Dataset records
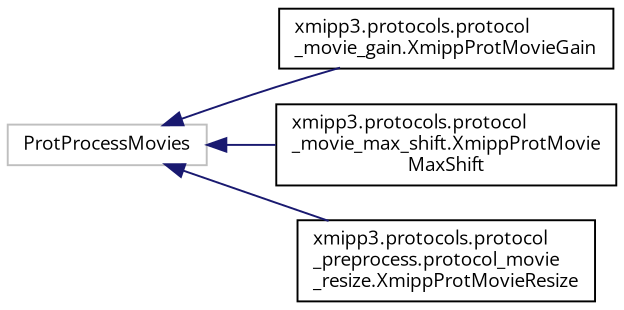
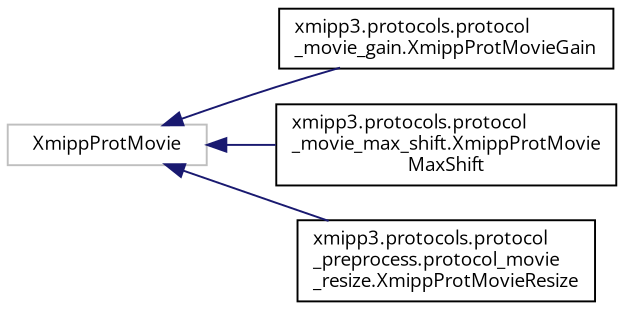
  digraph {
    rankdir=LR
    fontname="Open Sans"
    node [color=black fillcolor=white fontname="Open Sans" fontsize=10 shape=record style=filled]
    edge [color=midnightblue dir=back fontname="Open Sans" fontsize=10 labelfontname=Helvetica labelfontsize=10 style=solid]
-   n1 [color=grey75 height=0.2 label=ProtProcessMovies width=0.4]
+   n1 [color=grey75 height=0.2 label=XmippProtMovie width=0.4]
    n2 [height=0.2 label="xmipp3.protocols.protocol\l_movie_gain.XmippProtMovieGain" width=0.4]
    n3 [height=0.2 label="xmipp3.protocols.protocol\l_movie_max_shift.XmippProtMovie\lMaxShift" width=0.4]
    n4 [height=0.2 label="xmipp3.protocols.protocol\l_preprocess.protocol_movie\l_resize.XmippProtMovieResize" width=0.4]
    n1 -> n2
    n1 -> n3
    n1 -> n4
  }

● **TASK REQUIREMENTS**
Render the listing above as a Markdown table with the columns Row and Line, one numbered row per line, skipping blank lines. Omit the pictures.

● **WORKED ANSWER**
| Row | Line |
|---|---|
| 1 |   digraph { |
| 2 |     rankdir=LR |
| 3 |     fontname="Open Sans" |
| 4 |     node [color=black fillcolor=white fontname="Open Sans" fontsize=10 shape=record style=filled] |
| 5 |     edge [color=midnightblue dir=back fontname="Open Sans" fontsize=10 labelfontname=Helvetica labelfontsize=10 style=solid] |
| 6 | -   n1 [color=grey75 height=0.2 label=ProtProcessMovies width=0.4] |
| 7 | +   n1 [color=grey75 height=0.2 label=XmippProtMovie width=0.4] |
| 8 |     n2 [height=0.2 label="xmipp3.protocols.protocol\l_movie_gain.XmippProtMovieGain" width=0.4] |
| 9 |     n3 [height=0.2 label="xmipp3.protocols.protocol\l_movie_max_shift.XmippProtMovie\lMaxShift" width=0.4] |
| 10 |     n4 [height=0.2 label="xmipp3.protocols.protocol\l_preprocess.protocol_movie\l_resize.XmippProtMovieResize" width=0.4] |
| 11 |     n1 -> n2 |
| 12 |     n1 -> n3 |
| 13 |     n1 -> n4 |
| 14 |   } |